【网页正文识别及提取算法】提取网络正文的实践
程序员文章站
2022-05-08 16:44:05
...
Goose安装
pip install goose-extractor
或
pip3 install goose
github:https://github.com/grangier/python-goose
简单实例
:python3
Python 3.7.6 (default, Feb 16 2020, 17:48:02)
[Clang 8.0.0 (clang-800.0.42.1)] on darwin
Type "help", "copyright", "credits" or "license" for more information.
>>> from goose3 import Goose
>>> from goose3.text import StopWordsChinese
>>> g = Goose({'stopwords_class': StopWordsChinese})
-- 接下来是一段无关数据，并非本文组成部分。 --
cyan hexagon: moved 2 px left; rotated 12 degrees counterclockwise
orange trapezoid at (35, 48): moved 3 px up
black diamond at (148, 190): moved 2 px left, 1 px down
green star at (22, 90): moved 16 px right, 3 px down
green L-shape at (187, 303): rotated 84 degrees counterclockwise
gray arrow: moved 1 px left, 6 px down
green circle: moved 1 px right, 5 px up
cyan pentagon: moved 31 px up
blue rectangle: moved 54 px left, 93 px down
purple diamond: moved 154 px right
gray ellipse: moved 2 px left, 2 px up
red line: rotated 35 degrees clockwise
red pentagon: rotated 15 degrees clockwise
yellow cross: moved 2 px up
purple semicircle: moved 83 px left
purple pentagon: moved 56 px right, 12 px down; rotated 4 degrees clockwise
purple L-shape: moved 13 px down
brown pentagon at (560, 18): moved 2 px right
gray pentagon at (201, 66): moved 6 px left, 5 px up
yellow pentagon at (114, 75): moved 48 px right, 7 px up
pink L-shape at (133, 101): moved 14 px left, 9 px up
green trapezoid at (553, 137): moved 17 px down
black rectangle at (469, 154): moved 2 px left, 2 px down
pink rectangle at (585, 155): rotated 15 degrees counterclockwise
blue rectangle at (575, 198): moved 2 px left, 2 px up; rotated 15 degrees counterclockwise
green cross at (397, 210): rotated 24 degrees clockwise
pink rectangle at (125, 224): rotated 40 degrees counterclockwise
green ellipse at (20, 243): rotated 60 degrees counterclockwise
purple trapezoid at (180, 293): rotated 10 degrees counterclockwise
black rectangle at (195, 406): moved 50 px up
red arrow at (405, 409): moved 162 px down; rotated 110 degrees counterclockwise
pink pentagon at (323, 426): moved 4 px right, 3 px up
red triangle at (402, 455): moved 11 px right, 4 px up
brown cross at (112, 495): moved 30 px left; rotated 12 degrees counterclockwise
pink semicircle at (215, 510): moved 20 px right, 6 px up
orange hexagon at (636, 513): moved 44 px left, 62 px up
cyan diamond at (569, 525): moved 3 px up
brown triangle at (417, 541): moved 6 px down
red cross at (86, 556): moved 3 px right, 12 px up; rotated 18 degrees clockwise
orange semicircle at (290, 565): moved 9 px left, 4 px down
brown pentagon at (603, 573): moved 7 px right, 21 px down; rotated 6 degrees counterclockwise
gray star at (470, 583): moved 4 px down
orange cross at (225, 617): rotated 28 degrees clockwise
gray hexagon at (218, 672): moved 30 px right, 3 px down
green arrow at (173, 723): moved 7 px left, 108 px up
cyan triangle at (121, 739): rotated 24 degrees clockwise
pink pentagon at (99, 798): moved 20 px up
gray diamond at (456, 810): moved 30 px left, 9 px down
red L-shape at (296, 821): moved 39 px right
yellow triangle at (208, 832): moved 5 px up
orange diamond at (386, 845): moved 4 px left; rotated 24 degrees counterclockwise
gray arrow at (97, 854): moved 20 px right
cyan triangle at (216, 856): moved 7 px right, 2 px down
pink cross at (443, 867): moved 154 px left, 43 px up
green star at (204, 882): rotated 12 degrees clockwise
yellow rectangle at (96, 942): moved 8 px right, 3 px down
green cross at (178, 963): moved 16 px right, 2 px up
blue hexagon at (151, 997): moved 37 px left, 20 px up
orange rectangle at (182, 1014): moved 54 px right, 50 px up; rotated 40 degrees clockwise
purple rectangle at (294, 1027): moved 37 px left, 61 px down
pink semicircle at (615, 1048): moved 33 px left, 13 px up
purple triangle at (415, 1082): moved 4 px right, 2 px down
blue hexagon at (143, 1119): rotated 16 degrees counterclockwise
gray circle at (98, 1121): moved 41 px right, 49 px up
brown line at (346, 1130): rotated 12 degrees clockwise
>>> url = 'https://blog.csdn.net/LU_ZHAO/article/details/104935957'
>>> print(article.title)
The Serenity Prayer_LU_ZHAO的博客-CSDN博客
>>> print(article.cleaned_text)
上帝,请赐予我宁静,去接受我所不能改变的;
请赐予我勇气,去改变我所能改变的;
并请赐予我智慧,去辨别什么可以改变,什么不能。
用心生活每一天;用灵魂享受每个时刻;承受磨难,因为它是通向安宁的必经之路。
接受它原本的样子,而不是我所期盼的样子;
这样,这一生我就有理由得到快乐,并在天堂与您一起得到极乐。
>>>
只有中文。。。没有英文了??因为选了中文就只有中文了吗??
英文尝试如下:
:python3
Python 3.7.6 (default, Feb 16 2020, 17:48:02)
[Clang 8.0.0 (clang-800.0.42.1)] on darwin
Type "help", "copyright", "credits" or "license" for more information.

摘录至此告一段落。